🌐
WebAssembly / npm
kham-wasm brings Thai word segmentation to the browser and Node.js with zero server dependencies. The WASM binary is ~300 KB and includes the full dictionary.
1
Install
npm install kham-wasm
# or: yarn add kham-wasm / pnpm add kham-wasm 2
Browser — ES module
Import init and call it once to load the .wasm file, then use segment() or segment_tokens() freely.
import init, { segment, segment_tokens } from 'kham-wasm';
// Load the WebAssembly module (fetches kham_wasm_bg.wasm)
await init();
// Segment into strings
const words = segment("กินข้าวกับปลา");
console.log(words);
// ["กิน", "ข้าว", "กับ", "ปลา"]
// Rich tokens
const tokens = segment_tokens("Hello กรุงเทพ 2024");
tokens.forEach(t => {
console.log(t.text, t.kind, t.char_start, t.char_end);
}); 3
Lazy loading (recommended)
Load the WASM in the background so it does not block the initial page render.
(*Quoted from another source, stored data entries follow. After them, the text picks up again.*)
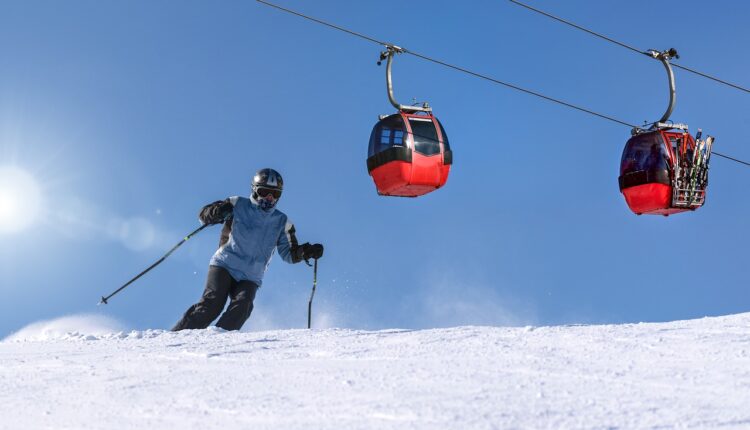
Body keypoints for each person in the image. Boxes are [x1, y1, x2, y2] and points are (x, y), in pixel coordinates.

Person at [172, 168, 323, 331]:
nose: (269, 198)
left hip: (251, 276)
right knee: (212, 305)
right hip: (225, 264)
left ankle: (217, 340)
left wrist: (306, 251)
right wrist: (218, 211)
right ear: (255, 190)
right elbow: (204, 216)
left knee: (243, 307)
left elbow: (290, 254)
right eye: (264, 191)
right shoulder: (238, 203)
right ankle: (177, 337)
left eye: (275, 194)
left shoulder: (282, 222)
let kham: Awaited<ReturnType<typeof import('kham-wasm')['default']>> | null = null;
async function getKham() {
if (kham) return kham;
const mod = await import('kham-wasm');
await mod.default(); // init
kham = mod;
return kham;
}
// Preload silently in the background
getKham().catch(console.error);
async function onSegment(text: string) {
const { segment_tokens } = await getKham();
return segment_tokens(text);
} 4
Token fields
// Token object returned by segment_tokens()
tok.text // string — the token text
tok.kind // string — "Thai" | "Latin" | "Number" | "Punctuation" | "Emoji" | "Whitespace" | "Unknown"
tok.char_start // number — Unicode scalar-value start (JS string index for BMP text)
tok.char_end // number — Unicode scalar-value end
tok.byte_start // number — UTF-8 byte start offset
tok.byte_end // number — UTF-8 byte end offset 5
Build from source
# Requires Rust + wasm-pack
curl https://rustwasm.github.io/wasm-pack/installer/init.sh -sSf | sh
git clone https://github.com/preedep/kham
cd kham
wasm-pack build kham-wasm --target web --release
# Output: kham-wasm/pkg/